Out and About

Hustlers review: Strippers, drugs and JLo

Hustlers checks every box you want. It's fun, it's funny, and it might very well be Jennifer Lopez's best role since she was locked in a trunk with George Clooney.

Posted Updated

By
Demetri Ravanos, Out
and
About contributor
RALEIGH, N.C. — Man, it has been a while since I have written about a movie. That is because with the Mission Valley Cinemas closing, the Triangle is having something of a crisis when it comes to theaters that can accommodate free preview screenings. Dine and recline theaters are great, but they are off limits to the studios for these events.
Those aren’t your problems though. You’re hear to find out if the JLo movie about stripper gangsters is any good. Let’s talk about Hustlers!

The movie starts in 2007 and follows the story of Dorothy (Crazy Rich Asians’ Constance Wu), a woman who turns to stripping to pay her bills and take care of her grandmother. She is beautiful, but can’t really dance and doesn’t really know how to manipulate men into parting with their cash.

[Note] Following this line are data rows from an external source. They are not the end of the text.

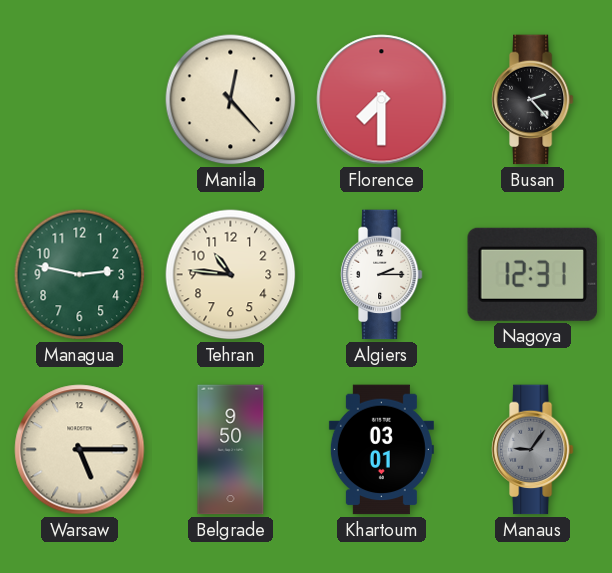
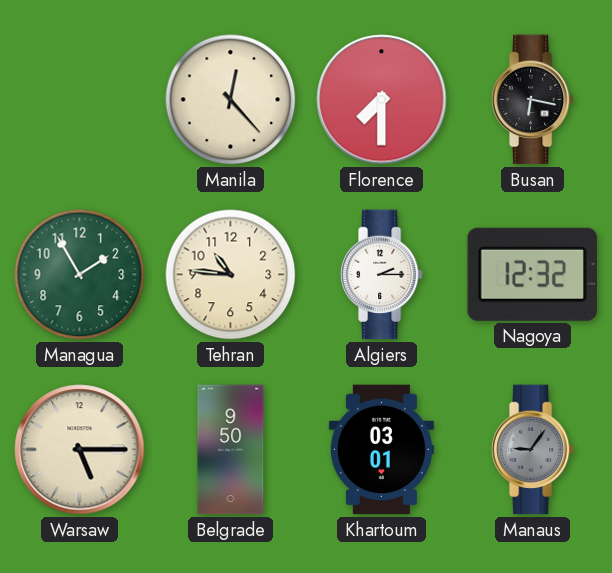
Busan: 2:23 -> 6:17
Managua: 2:47 -> 1:55
Nagoya: 12:31 -> 12:32
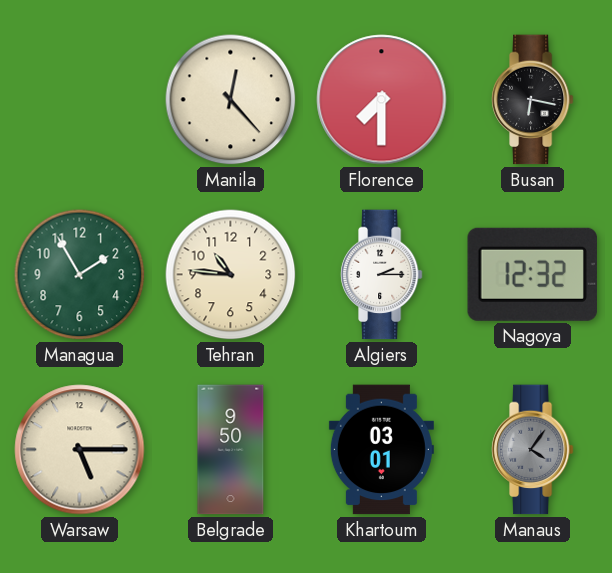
Manaus: 9:06 -> 4:06
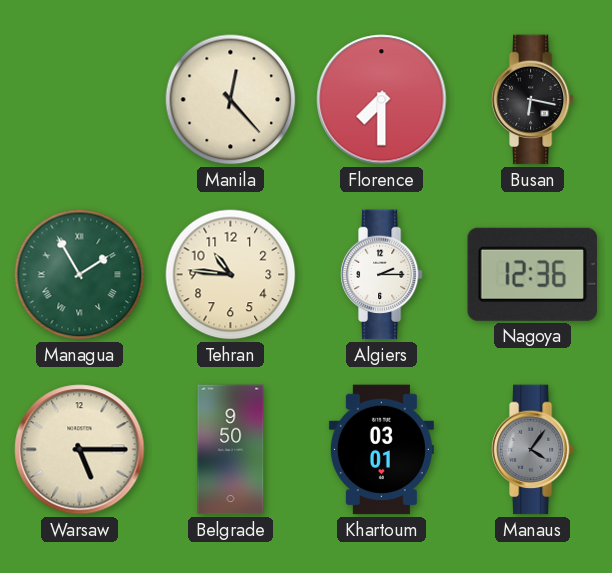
Managua numerals: Arabic -> Roman
Nagoya: 12:32 -> 12:36
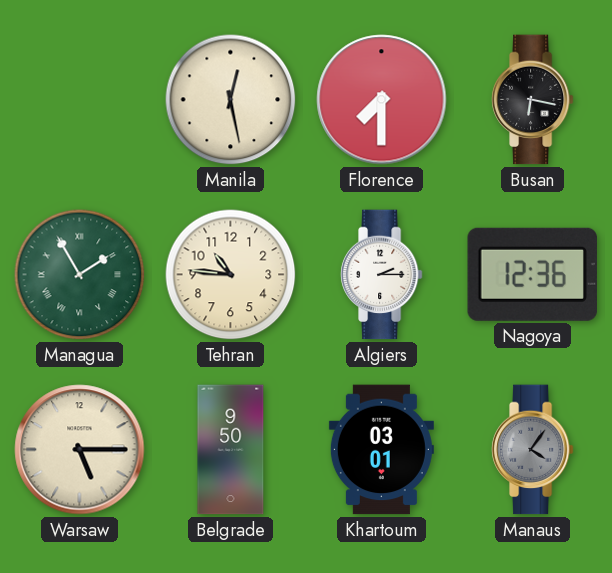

That is where Ramona (Jennifer Lopez) comes in. We’re introduced to her with a pole dance number set to Fiona Apple’s “Criminal,” a song which should have a much better strip club presence. Ramona is the skilled veteran who knows every move on a pole and on a customer’s lap. She takes a liking to Dorothy and offers to partner up in an effort to help Dorothy make more money.

Soon, they are both taking home stacks of bills every night. Everything is taken care of. The club is thriving and so are they. Then the 2008 recession hits. It is an interesting turn in the plot of the movie. Not only does it get us to the more interesting parts of this story, but it also paints a picture of the trickle down effect that crash had. When you are a stripper at a club just off of Wall Street, it makes sense that business dries up when the market bottoms out.

The club survives, but most of the dancers go their own way. That is when Ramona and two former dancers (played respectively by Star’s Keke Palmer and Riverdale’s Lili Reinhart) come up with a plan to use MDMA and Ketamine as a sort of mind-erasing happy drug. They won’t be strippers anymore. They will be party girls, promoters that get men mind-altered drunk and convince them to spend like high rollers at a strip club. The girls and the club split the overall bill 50/50. Dorothy is eventually roped into the scheme as well and we have a crime family made up exclusively of sexy women.

I have to give credit to director and screenwriter Lorene Scafaria, Hustlers is legitimately funny and most of the humor comes from the script zagging right when it seemed like it was zigging too hard into taking itself seriously. There is a scene featuring Dorothy and Ramona testing their product that in an instant goes from eye-roll inducing to hilarious.

The script is also pretty complex. If you have friends or a significant other put off by the idea of going to see a movie about strippers, know that this isn’t Showgirls or even Striptease. At times, Hustlers feels like A Chorus Line. The “oh I hope I’m good enough” nature of those kinds of stories gives way to something akin to 2018’s Widows as we get into the crime spree at the heart of the story. There are even times when it feels like Hustlers is parodying that sketch Lisa Kudrow did at the MTV Movie Awards where the premise was every 90s girl power movie had to feature a scene where multiple women danced around in a kitchen while lip-syncing into a spatula. You should look this up. It was brilliant.

Overall the cast is strong. The only one I wasn’t all in on was Wu in the lead role. It’s not that she was bad by any means. I am just not sure when we decided the mom from Fresh Off the Boat was the wide-eyed innocent through which the audience would see every story Hollywood wanted to tell. I feel like there was a better choice there.

Hustlers is a pretty ideal September movie for a lot of reasons. First, crime capers are always fun. Second, the victims in this movies are all of the jerks that treated these women like garbage when they were strippers, so the revenge fantasy is alive and well. Finally, this is like a perfect comeback vehicle for Lopez. Sure, she has gotten work in recent years, but all of her projects have been stuff like her cop show Shades of Blue or last year’s Second Act with Leah Remini. They’re the kind of things that are fine, I guess, but really who cares? You forget about them the second you turn them off.

Hustlers checks every box you want. It’s fun, it’s funny, and it might very well be Jennifer Lopez’s best role since she was locked in a trunk with George Clooney.

Demetri Ravanos is a member of the N.C. Film Critics Association and has reviewed movies for Raleigh and Company, Military1.com and The Alan Kabel Radio Network.